# Machine Learning for Data Analysis Week 3

## Context

In this project we are trying to establish links between personality traits and **Grit**. **Grit **is the tendency to sustain interest in and effort toward very long-term goals. Research has established the predictive power of **Grit** over and beyond measures of talent, for objectively measured success outcomes. For instance, in prospective longitudinal studies, **Grit **predicts surviving the arduous first summer of training at West Point and reaching the final rounds of the National Spelling Bee, retention in the U.S. Special Forces, retention and performance among novice teachers and sales agents, and graduation from Chicago public high schools.

The general consensus in academic psychology is that there are five fundamental personality traits from which derives an individual personality. They are: **Extroversion**, **Conscientiousness**, **Neuroticism**, **Agreeableness**, **Openness**. You can read more on the traits and the data used here. They have been used as well as some socio-demographic variables in the analysis below.

#### Lasso regression

— Python code here —

A lasso regression analysis was conducted to identify a subset of variables from a pool of 47 binary categorical and quantitative predictor variables that best predicted a quantitative response variable measuring **High Grit**.

**Preparing the data**Each categorical predictor has been converted to as many binary variables as there were categories in it. For instance the married categorical variable —

*What is your marital status?*— that could take three values has been decomposed in three binary predictors (often called dummy variables):

-Never married (0 False, 1 True)

-Currently married (0 False, 1 True)

-Previously married (0 False, 1 True)

Since categorical predictors don’t work in linear regressions.

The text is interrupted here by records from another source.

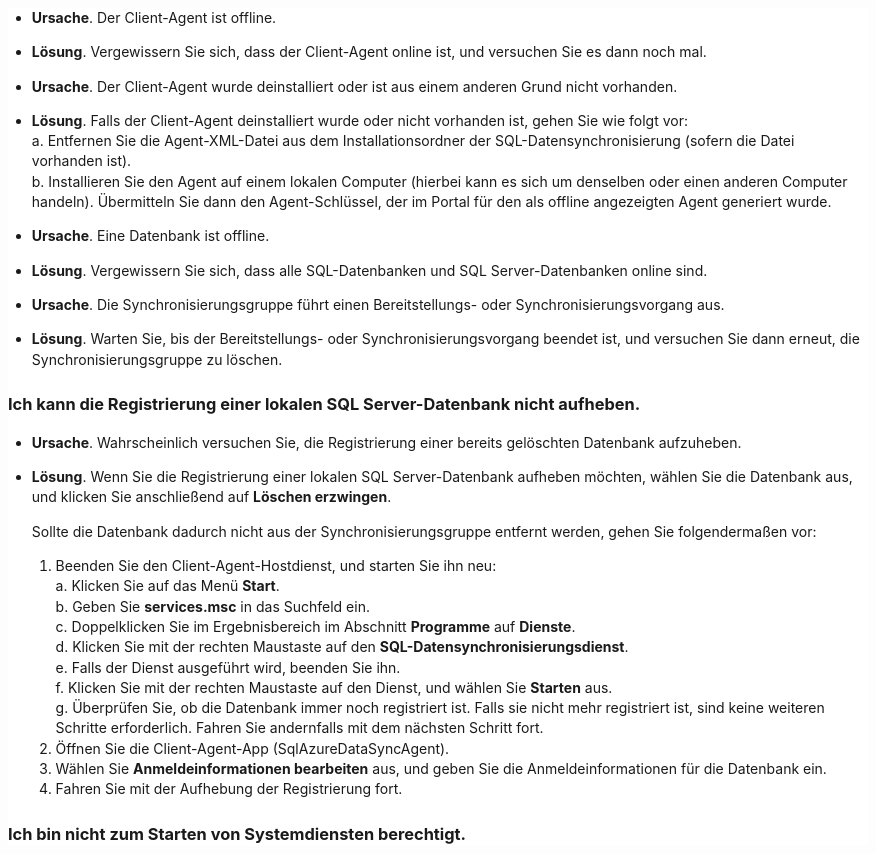 - **Ursache**. Der Client-Agent ist offline.

- **Lösung**. Vergewissern Sie sich, dass der Client-Agent online ist, und versuchen Sie es dann noch mal.

- **Ursache**. Der Client-Agent wurde deinstalliert oder ist aus einem anderen Grund nicht vorhanden.

- **Lösung**. Falls der Client-Agent deinstalliert wurde oder nicht vorhanden ist, gehen Sie wie folgt vor:  
    a. Entfernen Sie die Agent-XML-Datei aus dem Installationsordner der SQL-Datensynchronisierung (sofern die Datei vorhanden ist).  
    b. Installieren Sie den Agent auf einem lokalen Computer (hierbei kann es sich um denselben oder einen anderen Computer handeln). Übermitteln Sie dann den Agent-Schlüssel, der im Portal für den als offline angezeigten Agent generiert wurde.

- **Ursache**. Eine Datenbank ist offline.

- **Lösung**. Vergewissern Sie sich, dass alle SQL-Datenbanken und SQL Server-Datenbanken online sind.

- **Ursache**. Die Synchronisierungsgruppe führt einen Bereitstellungs- oder Synchronisierungsvorgang aus.

- **Lösung**. Warten Sie, bis der Bereitstellungs- oder Synchronisierungsvorgang beendet ist, und versuchen Sie dann erneut, die Synchronisierungsgruppe zu löschen.

### <a name="setup-unreg"></a> Ich kann die Registrierung einer lokalen SQL Server-Datenbank nicht aufheben.

- **Ursache**. Wahrscheinlich versuchen Sie, die Registrierung einer bereits gelöschten Datenbank aufzuheben.

- **Lösung**. Wenn Sie die Registrierung einer lokalen SQL Server-Datenbank aufheben möchten, wählen Sie die Datenbank aus, und klicken Sie anschließend auf **Löschen erzwingen**.

  Sollte die Datenbank dadurch nicht aus der Synchronisierungsgruppe entfernt werden, gehen Sie folgendermaßen vor:

  1. Beenden Sie den Client-Agent-Hostdienst, und starten Sie ihn neu:  
    a. Klicken Sie auf das Menü **Start**.  
    b. Geben Sie **services.msc** in das Suchfeld ein.  
    c. Doppelklicken Sie im Ergebnisbereich im Abschnitt **Programme** auf **Dienste**.  
    d. Klicken Sie mit der rechten Maustaste auf den **SQL-Datensynchronisierungsdienst**.  
    e. Falls der Dienst ausgeführt wird, beenden Sie ihn.  
    f. Klicken Sie mit der rechten Maustaste auf den Dienst, und wählen Sie **Starten** aus.  
    g. Überprüfen Sie, ob die Datenbank immer noch registriert ist. Falls sie nicht mehr registriert ist, sind keine weiteren Schritte erforderlich. Fahren Sie andernfalls mit dem nächsten Schritt fort.
  1. Öffnen Sie die Client-Agent-App (SqlAzureDataSyncAgent).
  1. Wählen Sie **Anmeldeinformationen bearbeiten** aus, und geben Sie die Anmeldeinformationen für die Datenbank ein.
  1. Fahren Sie mit der Aufhebung der Registrierung fort.

### <a name="setup-perms"></a> Ich bin nicht zum Starten von Systemdiensten berechtigt.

Quantitative predictor variables include age, number of siblings from the same mother and the five fundamental personality traits.

All predictor variables were standardized to have a mean of zero and a standard deviation of one.

Data were randomly split into a training set that included 70% of the observations (N=2630) and a test set that included 30% of the observations (N=1127). The least angle regression algorithm with k=10 fold cross validation was used to estimate the lasso regression model in the training set, and the model was validated using the test set. The change in the cross validation average (mean) squared error at each step was used to identify the best subset of predictor variables.

**Results**

Of the 47 predictor variables, 17 were retained in the selected model. During the estimation process, **Conscientiousness** and **Neuroticism** were most strongly associated with **High Grit**, followed by Black ethnicity and **Extraversion**. Having at most a high school education was negatively associated with **High Grit**. Other predictors associated with **High Grit** are indicated in the table below. In green are the variables positively associated with **High Grit**, and in red those negatively associated with the response variable. These 18 variables accounted for 28.9% of the variance in the **High Grit** response variable.